Federal Reserve Chair Jerome Powell pushed back on Monday

against bets on more supersized interest rate cuts.

The dollar index, which measures the greenback

against a basket of currencies including the yen and the euro,

rose 0.46% to 101.21.

The euro was down 0.57% at $1.1071 while against the

Japanese yen, the dollar strengthened 0.08% to 143.73.

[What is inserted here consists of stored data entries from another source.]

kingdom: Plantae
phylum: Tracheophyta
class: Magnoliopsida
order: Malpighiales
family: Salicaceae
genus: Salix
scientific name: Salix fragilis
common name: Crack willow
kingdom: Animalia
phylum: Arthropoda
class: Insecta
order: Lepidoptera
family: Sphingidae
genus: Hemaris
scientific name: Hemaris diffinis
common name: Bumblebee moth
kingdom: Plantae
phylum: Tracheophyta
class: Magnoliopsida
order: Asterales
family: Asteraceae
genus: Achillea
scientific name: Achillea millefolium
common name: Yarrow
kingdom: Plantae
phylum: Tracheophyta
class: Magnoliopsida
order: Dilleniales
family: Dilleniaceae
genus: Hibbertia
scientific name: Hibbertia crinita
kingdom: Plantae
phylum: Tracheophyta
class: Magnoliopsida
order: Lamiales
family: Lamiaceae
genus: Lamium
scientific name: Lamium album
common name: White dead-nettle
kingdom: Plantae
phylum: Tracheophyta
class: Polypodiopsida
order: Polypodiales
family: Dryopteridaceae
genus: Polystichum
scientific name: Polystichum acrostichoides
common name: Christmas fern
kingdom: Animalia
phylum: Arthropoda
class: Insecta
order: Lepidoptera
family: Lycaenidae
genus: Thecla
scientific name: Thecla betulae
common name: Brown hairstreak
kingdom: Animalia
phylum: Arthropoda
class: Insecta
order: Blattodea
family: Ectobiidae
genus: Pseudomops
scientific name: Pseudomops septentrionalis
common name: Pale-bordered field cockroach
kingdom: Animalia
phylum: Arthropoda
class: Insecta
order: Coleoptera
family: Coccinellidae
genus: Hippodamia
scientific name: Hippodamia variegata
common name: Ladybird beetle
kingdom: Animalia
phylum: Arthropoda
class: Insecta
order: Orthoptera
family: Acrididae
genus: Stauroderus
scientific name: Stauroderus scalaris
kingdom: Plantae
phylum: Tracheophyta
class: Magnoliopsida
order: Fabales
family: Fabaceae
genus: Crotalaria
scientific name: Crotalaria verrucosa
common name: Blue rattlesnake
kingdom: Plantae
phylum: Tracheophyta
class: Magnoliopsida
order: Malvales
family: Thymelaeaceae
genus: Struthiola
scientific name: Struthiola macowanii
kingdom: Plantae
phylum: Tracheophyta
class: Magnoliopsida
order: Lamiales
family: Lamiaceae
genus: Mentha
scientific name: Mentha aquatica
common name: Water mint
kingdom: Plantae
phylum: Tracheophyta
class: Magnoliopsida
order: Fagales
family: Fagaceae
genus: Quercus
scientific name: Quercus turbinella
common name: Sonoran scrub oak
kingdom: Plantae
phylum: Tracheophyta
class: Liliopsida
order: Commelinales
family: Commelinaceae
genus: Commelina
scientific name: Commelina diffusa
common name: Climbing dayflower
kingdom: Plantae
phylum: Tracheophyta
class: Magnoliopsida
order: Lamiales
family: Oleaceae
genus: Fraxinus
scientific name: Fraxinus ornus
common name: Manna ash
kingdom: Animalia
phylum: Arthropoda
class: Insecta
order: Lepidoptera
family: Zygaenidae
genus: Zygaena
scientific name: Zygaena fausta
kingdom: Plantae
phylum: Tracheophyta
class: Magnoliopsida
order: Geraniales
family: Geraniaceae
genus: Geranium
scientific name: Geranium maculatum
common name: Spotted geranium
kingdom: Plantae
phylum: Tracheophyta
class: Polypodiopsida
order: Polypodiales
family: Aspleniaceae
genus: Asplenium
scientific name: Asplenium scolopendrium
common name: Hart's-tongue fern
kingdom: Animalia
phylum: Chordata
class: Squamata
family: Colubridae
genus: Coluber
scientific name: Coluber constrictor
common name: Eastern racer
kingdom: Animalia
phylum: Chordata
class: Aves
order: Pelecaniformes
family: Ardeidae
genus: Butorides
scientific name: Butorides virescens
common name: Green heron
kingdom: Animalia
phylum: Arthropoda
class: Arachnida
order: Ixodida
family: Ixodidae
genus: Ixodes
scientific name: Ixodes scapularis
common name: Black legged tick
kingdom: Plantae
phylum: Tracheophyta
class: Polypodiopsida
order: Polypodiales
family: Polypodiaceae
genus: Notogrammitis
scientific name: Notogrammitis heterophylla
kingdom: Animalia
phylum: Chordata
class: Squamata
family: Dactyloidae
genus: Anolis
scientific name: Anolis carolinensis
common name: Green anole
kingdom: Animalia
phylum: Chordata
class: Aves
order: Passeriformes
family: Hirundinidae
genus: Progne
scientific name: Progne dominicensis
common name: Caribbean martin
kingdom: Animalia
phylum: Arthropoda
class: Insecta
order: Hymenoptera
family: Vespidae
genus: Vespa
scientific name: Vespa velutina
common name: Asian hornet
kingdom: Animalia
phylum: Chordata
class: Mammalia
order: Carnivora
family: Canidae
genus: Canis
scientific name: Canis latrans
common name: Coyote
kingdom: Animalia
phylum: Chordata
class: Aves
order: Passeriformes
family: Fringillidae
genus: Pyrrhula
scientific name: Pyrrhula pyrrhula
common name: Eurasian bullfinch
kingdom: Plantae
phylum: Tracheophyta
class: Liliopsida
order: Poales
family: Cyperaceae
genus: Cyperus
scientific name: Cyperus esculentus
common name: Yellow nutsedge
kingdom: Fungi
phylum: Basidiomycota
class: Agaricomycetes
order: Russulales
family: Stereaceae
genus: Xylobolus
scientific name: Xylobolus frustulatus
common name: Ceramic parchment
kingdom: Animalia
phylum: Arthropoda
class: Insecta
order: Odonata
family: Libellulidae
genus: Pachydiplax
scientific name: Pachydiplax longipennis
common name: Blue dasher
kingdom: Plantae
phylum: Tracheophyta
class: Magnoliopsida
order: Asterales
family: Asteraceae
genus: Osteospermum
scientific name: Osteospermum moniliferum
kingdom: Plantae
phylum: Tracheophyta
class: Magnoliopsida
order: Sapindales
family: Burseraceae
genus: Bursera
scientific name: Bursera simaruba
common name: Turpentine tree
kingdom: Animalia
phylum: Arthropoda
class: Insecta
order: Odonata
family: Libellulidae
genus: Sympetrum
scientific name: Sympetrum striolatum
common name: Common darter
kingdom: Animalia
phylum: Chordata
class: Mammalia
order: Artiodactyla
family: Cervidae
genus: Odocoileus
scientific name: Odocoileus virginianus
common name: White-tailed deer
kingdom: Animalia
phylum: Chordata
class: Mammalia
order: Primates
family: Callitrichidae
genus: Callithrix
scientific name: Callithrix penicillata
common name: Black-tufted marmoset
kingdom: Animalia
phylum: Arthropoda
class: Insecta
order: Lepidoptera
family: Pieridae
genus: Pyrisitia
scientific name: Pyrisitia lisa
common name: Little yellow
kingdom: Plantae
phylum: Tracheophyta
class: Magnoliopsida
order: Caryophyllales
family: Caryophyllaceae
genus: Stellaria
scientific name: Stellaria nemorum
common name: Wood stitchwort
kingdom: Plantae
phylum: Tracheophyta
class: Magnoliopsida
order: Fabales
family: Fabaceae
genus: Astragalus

In Treasuries, the yield on benchmark U.S. 10-year notes

fell 8.4 basis points to 3.718%, from 3.802% late on

Monday. The 30-year bond yield fell 7.4 basis points

to 4.0592% from 4.133%.

The 2-year note yield, which typically moves in

step with interest rate expectations, fell 5.1 basis points to

3.6002%, from 3.651% late on Monday.

A closely watched part of the U.S. Treasury yield curve

measuring the gap between yields on two- and 10-year Treasury

notes, seen as an indicator of economic

expectations, was at a positive 11.5 basis points.

Overseas, euro zone inflation data helped bonds rally there

as it came in below the ECB's 2% target, boosting the case for

speedier rate cuts than traders have been betting on.

Precious metals, often seen as a safe haven asset, were in

demand on Tuesday.

Spot gold rose 0.94% to $2,659.25 an ounce. U.S. gold

futures rose 0.95% to $2,661.20 an ounce.